- Education: Columbia University (BA)
- Occupation: Journalist
- Organization: The New York Times
- Spouse: Amanda Hess
- Awards: National Jewish Book Award (2012) National Magazine Award for Blogging (2011)

= Marc Tracy =

American journalist

Marc Aaron Tracy is an American journalist. He is a reporter on the Culture desk at The New York Times. Tracy was a staff writer at The New Republic and at Tablet, where he won a National Magazine Award for Blogging. He also won a National Jewish Book Award in 2012 for co-editing the anthology Jewish Jocks: An Unorthodox Hall of Fame.

== Biography ==
Tracy received his BA from Columbia University in 2007. He was a senior editor for The Blue and White and a writer for the Columbia Political Review. Tracy started his journalism career at Tablet magazine, where he ran the blog that won the last National Magazine Award given for blogging. While editing Tablet's blog, Tracy approached Franklin Foer about writing a sports-themed book, which eventually led to the idea for the anthology Jewish Jocks. The book won a 2012 National Jewish Book Award. The New Republic hired Tracy as a staff writer in 2012, writing about the media, politics and New York City intelligentsia.
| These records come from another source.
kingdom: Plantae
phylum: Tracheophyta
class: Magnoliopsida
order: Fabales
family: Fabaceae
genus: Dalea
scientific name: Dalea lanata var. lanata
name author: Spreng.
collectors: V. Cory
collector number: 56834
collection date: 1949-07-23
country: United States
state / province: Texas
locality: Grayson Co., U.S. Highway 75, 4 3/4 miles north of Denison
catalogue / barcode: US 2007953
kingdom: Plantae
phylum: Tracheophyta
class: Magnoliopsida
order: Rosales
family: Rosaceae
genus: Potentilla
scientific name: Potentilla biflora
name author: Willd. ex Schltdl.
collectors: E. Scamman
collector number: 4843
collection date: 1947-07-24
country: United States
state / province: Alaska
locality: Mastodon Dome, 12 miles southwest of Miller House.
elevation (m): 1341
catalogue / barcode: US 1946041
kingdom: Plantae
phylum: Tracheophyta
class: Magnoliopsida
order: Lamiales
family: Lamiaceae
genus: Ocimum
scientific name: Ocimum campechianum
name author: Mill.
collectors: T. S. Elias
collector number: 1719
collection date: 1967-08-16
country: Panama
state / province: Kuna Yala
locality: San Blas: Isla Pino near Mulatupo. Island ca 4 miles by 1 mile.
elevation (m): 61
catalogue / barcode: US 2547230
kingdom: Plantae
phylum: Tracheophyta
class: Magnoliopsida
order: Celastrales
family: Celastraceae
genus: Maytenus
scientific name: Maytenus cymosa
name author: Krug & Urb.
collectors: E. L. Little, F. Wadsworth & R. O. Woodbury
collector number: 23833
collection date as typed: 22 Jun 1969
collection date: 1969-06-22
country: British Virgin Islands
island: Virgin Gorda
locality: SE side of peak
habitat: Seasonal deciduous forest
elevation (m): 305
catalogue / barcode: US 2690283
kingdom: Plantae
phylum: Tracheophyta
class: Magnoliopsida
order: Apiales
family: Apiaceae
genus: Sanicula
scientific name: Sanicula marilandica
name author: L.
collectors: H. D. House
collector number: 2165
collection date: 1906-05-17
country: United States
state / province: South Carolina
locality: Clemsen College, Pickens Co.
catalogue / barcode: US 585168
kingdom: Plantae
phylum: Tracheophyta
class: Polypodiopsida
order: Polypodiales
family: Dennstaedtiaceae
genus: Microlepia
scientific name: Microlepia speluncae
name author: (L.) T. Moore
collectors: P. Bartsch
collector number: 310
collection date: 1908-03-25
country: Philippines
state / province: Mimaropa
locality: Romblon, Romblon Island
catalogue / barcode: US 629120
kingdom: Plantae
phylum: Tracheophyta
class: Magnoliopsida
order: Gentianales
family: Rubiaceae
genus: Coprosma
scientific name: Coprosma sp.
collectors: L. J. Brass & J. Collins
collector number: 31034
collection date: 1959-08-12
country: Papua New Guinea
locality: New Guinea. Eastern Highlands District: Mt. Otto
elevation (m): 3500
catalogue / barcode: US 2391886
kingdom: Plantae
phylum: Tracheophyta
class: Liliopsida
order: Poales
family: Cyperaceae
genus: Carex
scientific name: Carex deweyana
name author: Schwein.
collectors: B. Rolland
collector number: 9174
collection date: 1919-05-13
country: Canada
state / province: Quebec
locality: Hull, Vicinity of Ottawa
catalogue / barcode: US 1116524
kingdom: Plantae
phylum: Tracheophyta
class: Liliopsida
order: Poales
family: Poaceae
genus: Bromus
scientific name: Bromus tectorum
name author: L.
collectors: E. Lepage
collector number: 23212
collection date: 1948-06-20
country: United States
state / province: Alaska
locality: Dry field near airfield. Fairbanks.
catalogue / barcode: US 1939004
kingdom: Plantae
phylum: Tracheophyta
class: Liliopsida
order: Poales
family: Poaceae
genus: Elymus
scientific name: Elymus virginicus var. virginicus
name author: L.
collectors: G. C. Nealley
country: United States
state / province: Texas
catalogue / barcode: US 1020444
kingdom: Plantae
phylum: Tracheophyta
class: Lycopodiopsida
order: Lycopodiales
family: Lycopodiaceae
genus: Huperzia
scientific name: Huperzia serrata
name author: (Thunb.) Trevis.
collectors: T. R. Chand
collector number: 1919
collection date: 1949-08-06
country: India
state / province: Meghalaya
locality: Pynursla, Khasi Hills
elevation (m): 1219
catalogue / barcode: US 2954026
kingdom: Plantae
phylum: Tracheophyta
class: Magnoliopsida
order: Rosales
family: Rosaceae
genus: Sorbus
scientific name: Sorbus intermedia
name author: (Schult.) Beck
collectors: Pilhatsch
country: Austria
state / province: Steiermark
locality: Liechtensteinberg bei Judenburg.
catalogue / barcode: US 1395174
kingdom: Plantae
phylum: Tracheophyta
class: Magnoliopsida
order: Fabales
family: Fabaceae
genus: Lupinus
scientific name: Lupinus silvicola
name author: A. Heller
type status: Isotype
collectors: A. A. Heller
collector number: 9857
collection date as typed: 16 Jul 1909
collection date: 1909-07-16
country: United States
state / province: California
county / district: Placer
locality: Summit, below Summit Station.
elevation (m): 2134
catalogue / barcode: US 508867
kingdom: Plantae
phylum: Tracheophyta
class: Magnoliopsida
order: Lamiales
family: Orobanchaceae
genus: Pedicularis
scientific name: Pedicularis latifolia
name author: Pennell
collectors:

In 2014, Tracy joined the staff of The New York Times, covering college athletics for the paper's Sports desk. He joined the Business desk in 2019, covering topics in the media industry including the decline of local print media and The New York Times Company. In 2022, Tracy joined the paper's Culture desk to cover debates about representation and politics in the arts.

== Personal life ==
Tracy is married to Amanda Hess, who is also a journalist and critic at The New York Times.